The problem:
Word for word, retype every line of the data.

Dataset records:
[Start of Attachment]

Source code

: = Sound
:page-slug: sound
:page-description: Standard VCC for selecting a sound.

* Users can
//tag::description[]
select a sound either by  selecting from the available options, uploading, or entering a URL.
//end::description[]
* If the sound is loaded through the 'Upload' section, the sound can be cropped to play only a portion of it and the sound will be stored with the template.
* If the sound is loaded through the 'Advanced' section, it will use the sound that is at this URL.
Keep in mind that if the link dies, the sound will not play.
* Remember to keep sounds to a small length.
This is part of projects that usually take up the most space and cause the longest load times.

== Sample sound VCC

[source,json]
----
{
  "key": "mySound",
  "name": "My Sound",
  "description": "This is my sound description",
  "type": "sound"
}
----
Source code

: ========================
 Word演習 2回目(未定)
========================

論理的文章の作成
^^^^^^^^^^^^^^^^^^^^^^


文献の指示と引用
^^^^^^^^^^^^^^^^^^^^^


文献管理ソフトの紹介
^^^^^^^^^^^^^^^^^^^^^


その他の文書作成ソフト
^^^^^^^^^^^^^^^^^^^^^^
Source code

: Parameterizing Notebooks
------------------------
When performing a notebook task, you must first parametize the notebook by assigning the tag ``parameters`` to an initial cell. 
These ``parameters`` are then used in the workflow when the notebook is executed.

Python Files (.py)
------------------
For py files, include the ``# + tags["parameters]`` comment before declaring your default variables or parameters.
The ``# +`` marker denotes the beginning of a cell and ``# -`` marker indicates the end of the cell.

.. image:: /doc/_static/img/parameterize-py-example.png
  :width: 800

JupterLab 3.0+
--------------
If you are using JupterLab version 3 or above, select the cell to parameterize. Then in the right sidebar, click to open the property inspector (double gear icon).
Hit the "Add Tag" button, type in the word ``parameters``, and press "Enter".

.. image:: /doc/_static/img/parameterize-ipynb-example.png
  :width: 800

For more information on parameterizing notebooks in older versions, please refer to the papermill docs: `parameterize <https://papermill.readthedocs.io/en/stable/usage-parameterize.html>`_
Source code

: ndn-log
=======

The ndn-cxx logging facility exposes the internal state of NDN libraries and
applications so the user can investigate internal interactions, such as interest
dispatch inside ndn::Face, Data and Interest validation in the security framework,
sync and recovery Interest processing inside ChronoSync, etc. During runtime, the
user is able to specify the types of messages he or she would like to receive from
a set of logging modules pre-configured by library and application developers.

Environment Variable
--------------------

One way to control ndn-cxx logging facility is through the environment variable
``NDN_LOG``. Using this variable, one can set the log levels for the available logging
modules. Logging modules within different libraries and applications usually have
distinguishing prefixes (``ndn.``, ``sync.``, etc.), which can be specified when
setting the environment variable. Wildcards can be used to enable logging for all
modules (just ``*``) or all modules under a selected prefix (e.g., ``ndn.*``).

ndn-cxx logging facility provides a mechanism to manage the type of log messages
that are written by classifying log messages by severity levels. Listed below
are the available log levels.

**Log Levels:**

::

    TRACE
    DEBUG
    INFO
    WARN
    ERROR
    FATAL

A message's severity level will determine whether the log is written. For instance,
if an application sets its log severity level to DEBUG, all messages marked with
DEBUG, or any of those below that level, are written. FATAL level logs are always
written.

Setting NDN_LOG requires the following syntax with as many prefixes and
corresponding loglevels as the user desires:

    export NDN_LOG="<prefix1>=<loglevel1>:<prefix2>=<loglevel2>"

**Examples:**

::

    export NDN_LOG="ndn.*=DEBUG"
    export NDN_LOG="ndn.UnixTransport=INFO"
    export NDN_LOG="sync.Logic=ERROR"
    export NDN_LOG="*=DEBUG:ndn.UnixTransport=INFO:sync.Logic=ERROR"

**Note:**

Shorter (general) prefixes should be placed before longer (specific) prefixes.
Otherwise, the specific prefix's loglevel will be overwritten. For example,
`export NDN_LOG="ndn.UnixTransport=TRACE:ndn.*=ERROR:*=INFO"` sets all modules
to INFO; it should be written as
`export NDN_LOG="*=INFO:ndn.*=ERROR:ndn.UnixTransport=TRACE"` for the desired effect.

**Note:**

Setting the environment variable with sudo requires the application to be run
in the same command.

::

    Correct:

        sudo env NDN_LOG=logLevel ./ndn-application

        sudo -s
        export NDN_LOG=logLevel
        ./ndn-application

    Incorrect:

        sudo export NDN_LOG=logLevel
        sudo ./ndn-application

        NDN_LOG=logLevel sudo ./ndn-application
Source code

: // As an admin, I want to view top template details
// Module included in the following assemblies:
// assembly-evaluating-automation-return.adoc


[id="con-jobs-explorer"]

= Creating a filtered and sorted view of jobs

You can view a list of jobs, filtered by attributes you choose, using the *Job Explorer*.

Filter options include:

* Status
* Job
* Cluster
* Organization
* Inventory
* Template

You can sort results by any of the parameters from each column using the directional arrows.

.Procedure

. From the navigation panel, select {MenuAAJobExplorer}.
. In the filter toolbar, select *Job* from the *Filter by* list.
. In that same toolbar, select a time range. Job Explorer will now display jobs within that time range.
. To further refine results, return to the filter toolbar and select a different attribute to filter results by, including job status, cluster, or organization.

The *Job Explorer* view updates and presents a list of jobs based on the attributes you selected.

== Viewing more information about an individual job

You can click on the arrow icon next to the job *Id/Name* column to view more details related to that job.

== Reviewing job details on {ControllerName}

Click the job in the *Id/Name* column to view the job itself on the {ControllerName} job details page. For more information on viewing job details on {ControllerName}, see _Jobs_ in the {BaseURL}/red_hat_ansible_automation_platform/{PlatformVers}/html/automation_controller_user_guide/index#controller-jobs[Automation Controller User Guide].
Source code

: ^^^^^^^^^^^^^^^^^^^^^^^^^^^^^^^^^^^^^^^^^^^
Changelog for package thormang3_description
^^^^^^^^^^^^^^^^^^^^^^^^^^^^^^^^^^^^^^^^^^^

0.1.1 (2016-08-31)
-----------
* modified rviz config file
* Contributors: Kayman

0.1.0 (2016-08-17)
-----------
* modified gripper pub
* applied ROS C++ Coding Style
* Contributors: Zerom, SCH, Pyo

[End of Attachment]

Output for this task:
Source code

: = Sound
:page-slug: sound
:page-description: Standard VCC for selecting a sound.

* Users can
//tag::description[]
select a sound either by  selecting from the available options, uploading, or entering a URL.
//end::description[]
* If the sound is loaded through the 'Upload' section, the sound can be cropped to play only a portion of it and the sound will be stored with the template.
* If the sound is loaded through the 'Advanced' section, it will use the sound that is at this URL.
Keep in mind that if the link dies, the sound will not play.
* Remember to keep sounds to a small length.
This is part of projects that usually take up the most space and cause the longest load times.

== Sample sound VCC

[source,json]
----
{
  "key": "mySound",
  "name": "My Sound",
  "description": "This is my sound description",
  "type": "sound"
}
----
Source code

: ========================
 Word演習 2回目(未定)
========================

論理的文章の作成
^^^^^^^^^^^^^^^^^^^^^^


文献の指示と引用
^^^^^^^^^^^^^^^^^^^^^


文献管理ソフトの紹介
^^^^^^^^^^^^^^^^^^^^^


その他の文書作成ソフト
^^^^^^^^^^^^^^^^^^^^^^
Source code

: Parameterizing Notebooks
------------------------
When performing a notebook task, you must first parametize the notebook by assigning the tag ``parameters`` to an initial cell. 
These ``parameters`` are then used in the workflow when the notebook is executed.

Python Files (.py)
------------------
For py files, include the ``# + tags["parameters]`` comment before declaring your default variables or parameters.
The ``# +`` marker denotes the beginning of a cell and ``# -`` marker indicates the end of the cell.

.. image:: /doc/_static/img/parameterize-py-example.png
  :width: 800

JupterLab 3.0+
--------------
If you are using JupterLab version 3 or above, select the cell to parameterize. Then in the right sidebar, click to open the property inspector (double gear icon).
Hit the "Add Tag" button, type in the word ``parameters``, and press "Enter".

.. image:: /doc/_static/img/parameterize-ipynb-example.png
  :width: 800

For more information on parameterizing notebooks in older versions, please refer to the papermill docs: `parameterize <https://papermill.readthedocs.io/en/stable/usage-parameterize.html>`_
Source code

: ndn-log
=======

The ndn-cxx logging facility exposes the internal state of NDN libraries and
applications so the user can investigate internal interactions, such as interest
dispatch inside ndn::Face, Data and Interest validation in the security framework,
sync and recovery Interest processing inside ChronoSync, etc. During runtime, the
user is able to specify the types of messages he or she would like to receive from
a set of logging modules pre-configured by library and application developers.

Environment Variable
--------------------

One way to control ndn-cxx logging facility is through the environment variable
``NDN_LOG``. Using this variable, one can set the log levels for the available logging
modules. Logging modules within different libraries and applications usually have
distinguishing prefixes (``ndn.``, ``sync.``, etc.), which can be specified when
setting the environment variable. Wildcards can be used to enable logging for all
modules (just ``*``) or all modules under a selected prefix (e.g., ``ndn.*``).

ndn-cxx logging facility provides a mechanism to manage the type of log messages
that are written by classifying log messages by severity levels. Listed below
are the available log levels.

**Log Levels:**

::

    TRACE
    DEBUG
    INFO
    WARN
    ERROR
    FATAL

A message's severity level will determine whether the log is written. For instance,
if an application sets its log severity level to DEBUG, all messages marked with
DEBUG, or any of those below that level, are written. FATAL level logs are always
written.

Setting NDN_LOG requires the following syntax with as many prefixes and
corresponding loglevels as the user desires:

    export NDN_LOG="<prefix1>=<loglevel1>:<prefix2>=<loglevel2>"

**Examples:**

::

    export NDN_LOG="ndn.*=DEBUG"
    export NDN_LOG="ndn.UnixTransport=INFO"
    export NDN_LOG="sync.Logic=ERROR"
    export NDN_LOG="*=DEBUG:ndn.UnixTransport=INFO:sync.Logic=ERROR"

**Note:**

Shorter (general) prefixes should be placed before longer (specific) prefixes.
Otherwise, the specific prefix's loglevel will be overwritten. For example,
`export NDN_LOG="ndn.UnixTransport=TRACE:ndn.*=ERROR:*=INFO"` sets all modules
to INFO; it should be written as
`export NDN_LOG="*=INFO:ndn.*=ERROR:ndn.UnixTransport=TRACE"` for the desired effect.

**Note:**

Setting the environment variable with sudo requires the application to be run
in the same command.

::

    Correct:

        sudo env NDN_LOG=logLevel ./ndn-application

        sudo -s
        export NDN_LOG=logLevel
        ./ndn-application

    Incorrect:

        sudo export NDN_LOG=logLevel
        sudo ./ndn-application

        NDN_LOG=logLevel sudo ./ndn-application
Source code

: // As an admin, I want to view top template details
// Module included in the following assemblies:
// assembly-evaluating-automation-return.adoc


[id="con-jobs-explorer"]

= Creating a filtered and sorted view of jobs

You can view a list of jobs, filtered by attributes you choose, using the *Job Explorer*.

Filter options include:

* Status
* Job
* Cluster
* Organization
* Inventory
* Template

You can sort results by any of the parameters from each column using the directional arrows.

.Procedure

. From the navigation panel, select {MenuAAJobExplorer}.
. In the filter toolbar, select *Job* from the *Filter by* list.
. In that same toolbar, select a time range. Job Explorer will now display jobs within that time range.
. To further refine results, return to the filter toolbar and select a different attribute to filter results by, including job status, cluster, or organization.

The *Job Explorer* view updates and presents a list of jobs based on the attributes you selected.

== Viewing more information about an individual job

You can click on the arrow icon next to the job *Id/Name* column to view more details related to that job.

== Reviewing job details on {ControllerName}

Click the job in the *Id/Name* column to view the job itself on the {ControllerName} job details page. For more information on viewing job details on {ControllerName}, see _Jobs_ in the {BaseURL}/red_hat_ansible_automation_platform/{PlatformVers}/html/automation_controller_user_guide/index#controller-jobs[Automation Controller User Guide].
Source code

: ^^^^^^^^^^^^^^^^^^^^^^^^^^^^^^^^^^^^^^^^^^^
Changelog for package thormang3_description
^^^^^^^^^^^^^^^^^^^^^^^^^^^^^^^^^^^^^^^^^^^

0.1.1 (2016-08-31)
-----------
* modified rviz config file
* Contributors: Kayman

0.1.0 (2016-08-17)
-----------
* modified gripper pub
* applied ROS C++ Coding Style
* Contributors: Zerom, SCH, Pyo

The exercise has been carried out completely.